I'm going to suggest we not let ourselves get bogged down in this discussion too much. I wasn't trying to change the world by mentioning it. Before we move on though, I'm going to risk the potential infraction and say that the existence on the Supreme Court of a certain two Associate Justices makes me angry every single day.
Heh. I'm two weeks into a new job and trying to figure out how I'm going to handle my next interaction with a guy (not about assault issues) assuming a trend emerges. For context, I manage/lead environmental and social programs, often somewhere between required by law and voluntary, in large global companies. I've found over the years that most folks, even if they personally might not be big fans in their personal life, keep their opinions to themselves and understand the business reason but that there are always a few who can't help but be snide or let their personal opinion be known. As sort of a funny example, I once was in a meeting trying to bring on a rock star as a brand ambassador for $$$ reasons (hi, Ymo) and to position the company's "green" solutions and the senior executive in the room made a comment about climate change being a hoax. (Forehead slap.) Anyway...

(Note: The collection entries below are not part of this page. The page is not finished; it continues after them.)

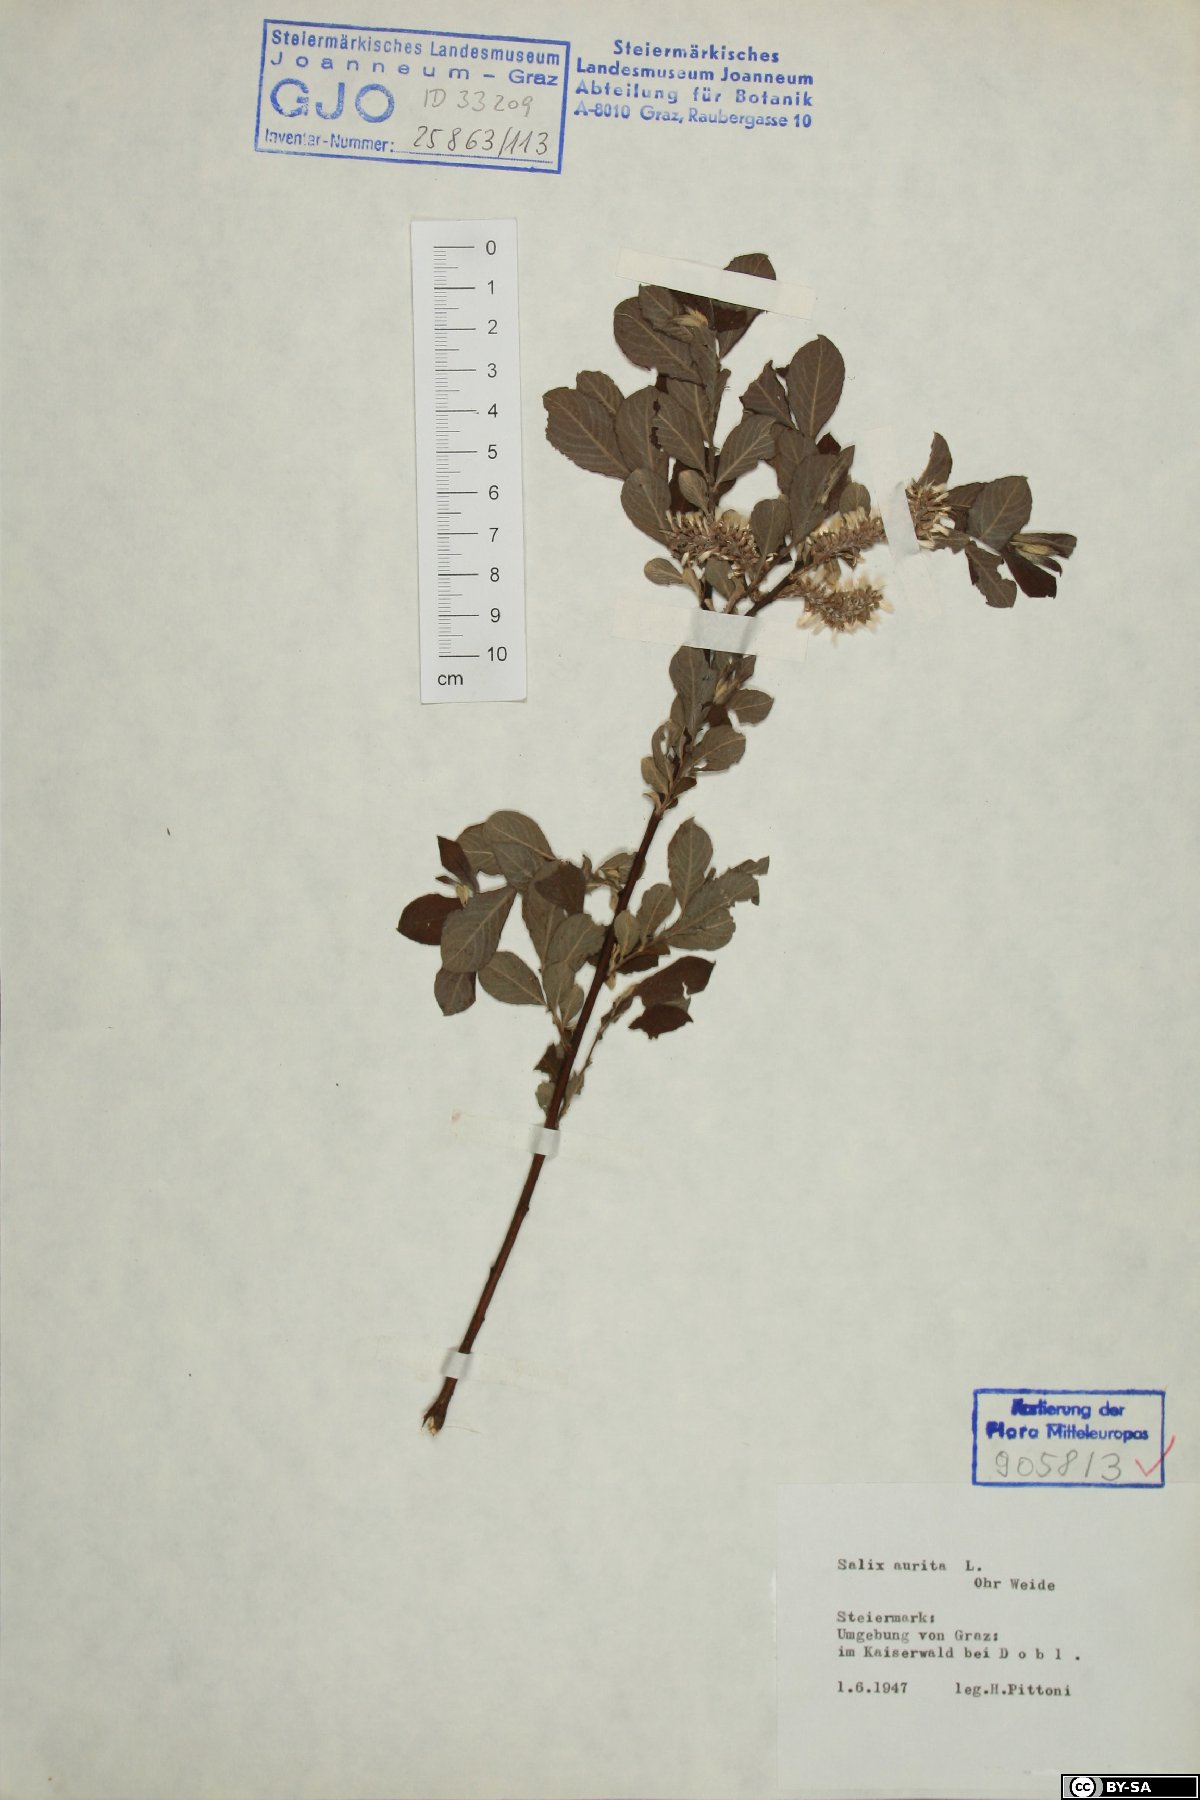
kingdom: Plantae
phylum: Tracheophyta
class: Magnoliopsida
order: Malpighiales
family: Salicaceae
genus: Salix
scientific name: Salix aurita
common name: Eared willow
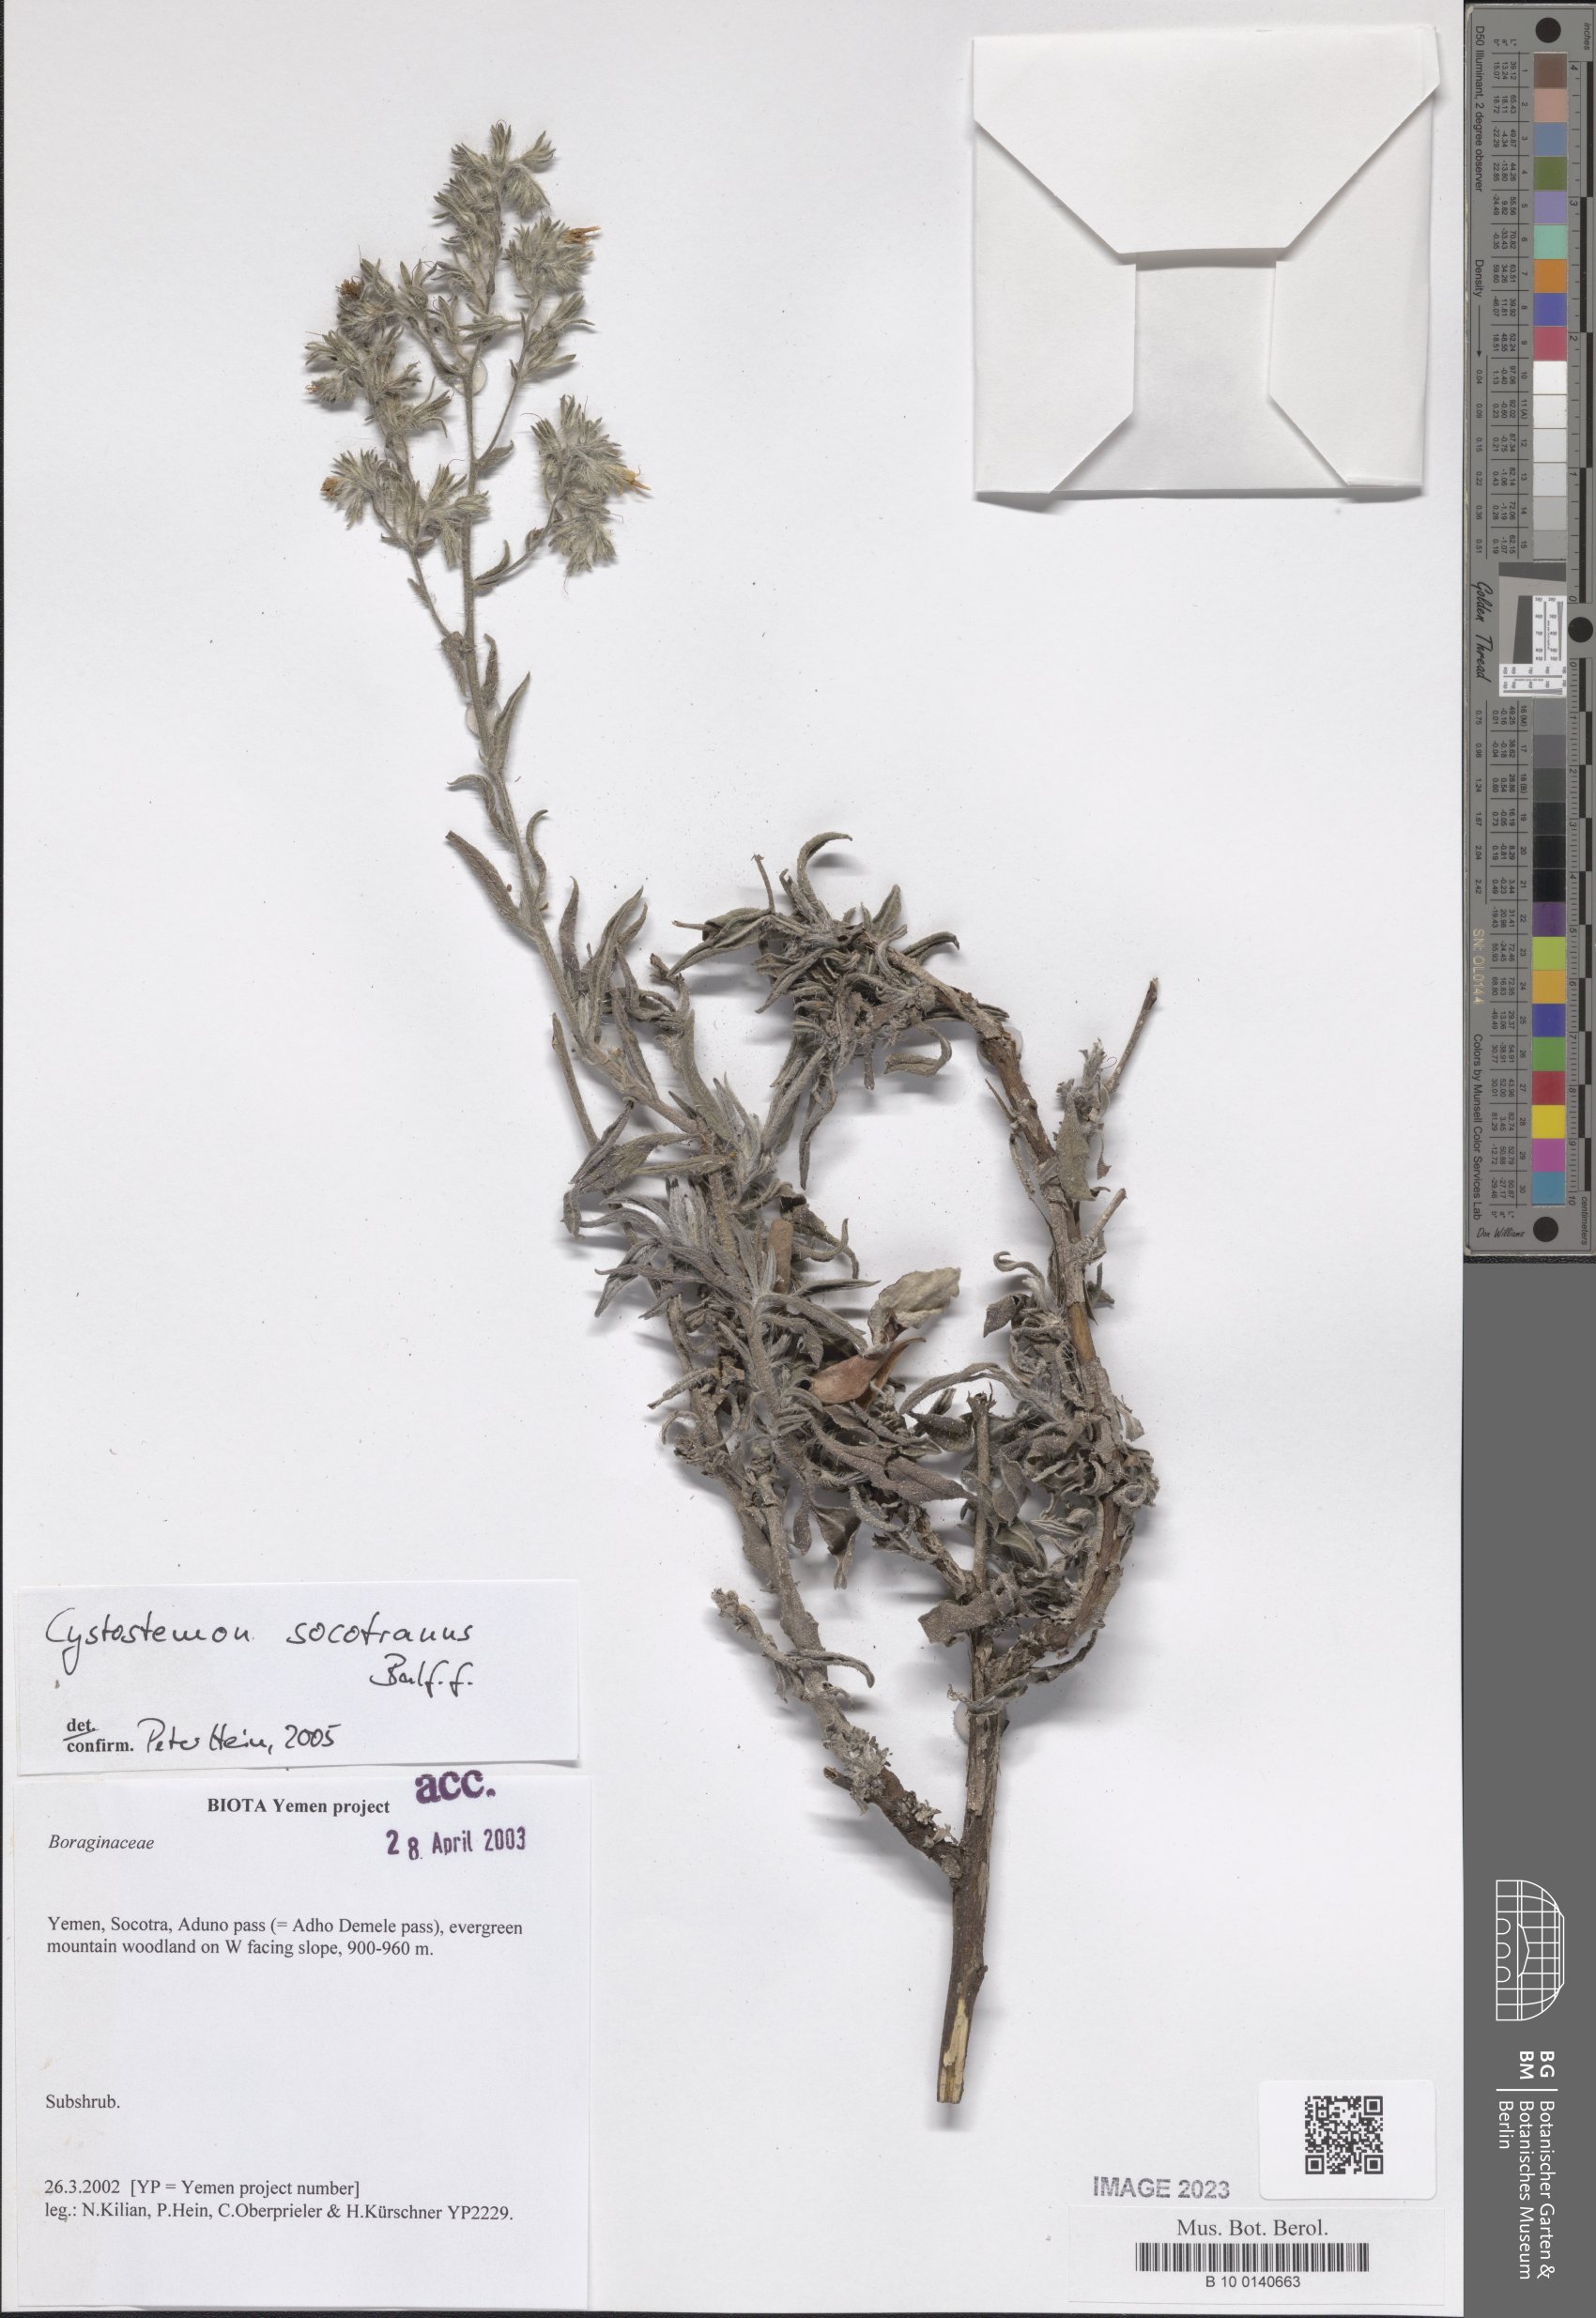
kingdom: Plantae
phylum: Tracheophyta
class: Magnoliopsida
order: Boraginales
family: Boraginaceae
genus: Cystostemon
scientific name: Cystostemon socotranus
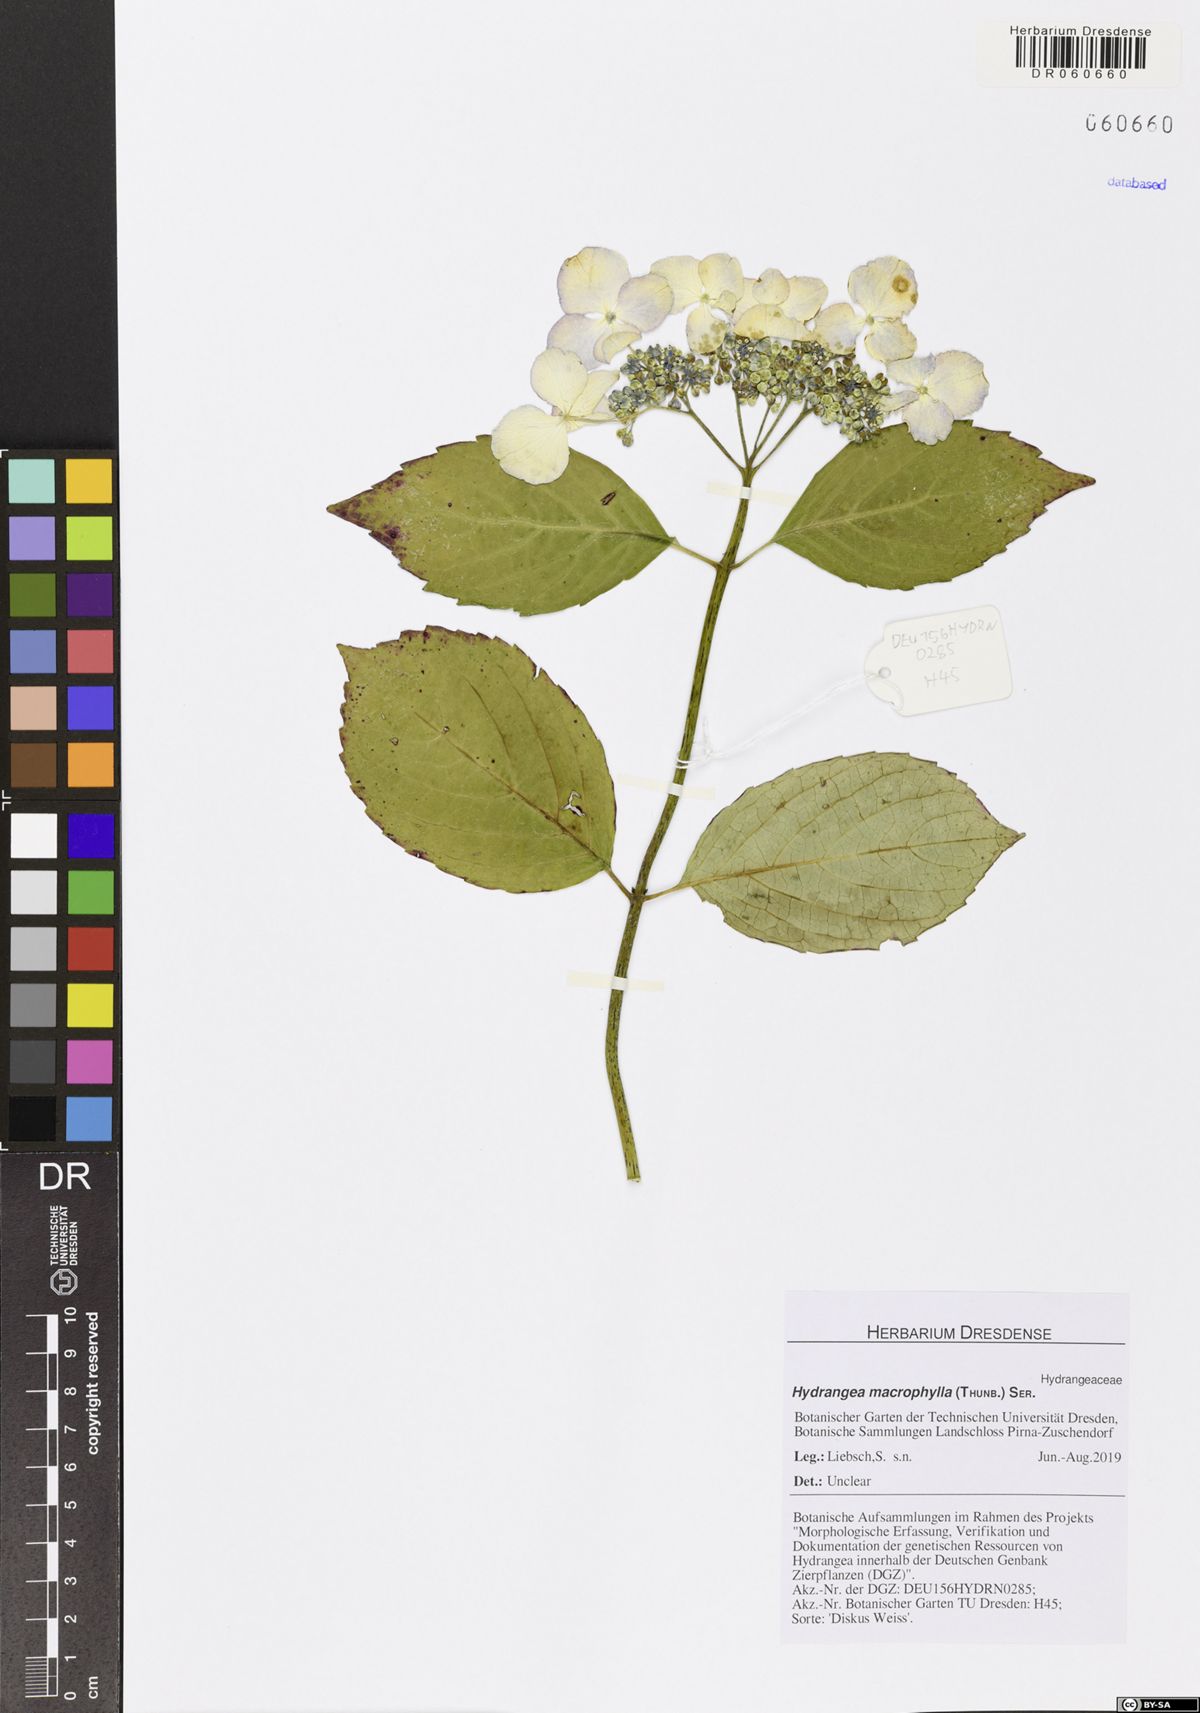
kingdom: Plantae
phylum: Tracheophyta
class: Magnoliopsida
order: Cornales
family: Hydrangeaceae
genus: Hydrangea
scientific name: Hydrangea macrophylla
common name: Hydrangea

I've had something like twenty 30 minute Team intros, 19 of them very normal meet and greets. The 20th, with a level or two up but not a SVP+, just filled his entire intro with snide little remarks. "We're not going to start making decisions based on gender are we...?" "The guys on my team...(puts hands up in a mocking way)...whoa, sorry, guys and girl. Don't want to get in trouble." I asked him if he'd talked to my new manager about the program we're starting and laughed in a pretty mocking way, "No, no I haven't. Sorry, don't want to piss her (my boss) off."
It was an intro meeting and I didn't say anything, though I did engage in a way by discussing business issues that made clear my opinion. Been trying to figure out if I start my third week by commenting to HR or address it directly if it continues to be an issue. Really pissed me off and got me stewing about what the right move is.
Spring just sprang and yard work 2021 has commenced, albeit slowly.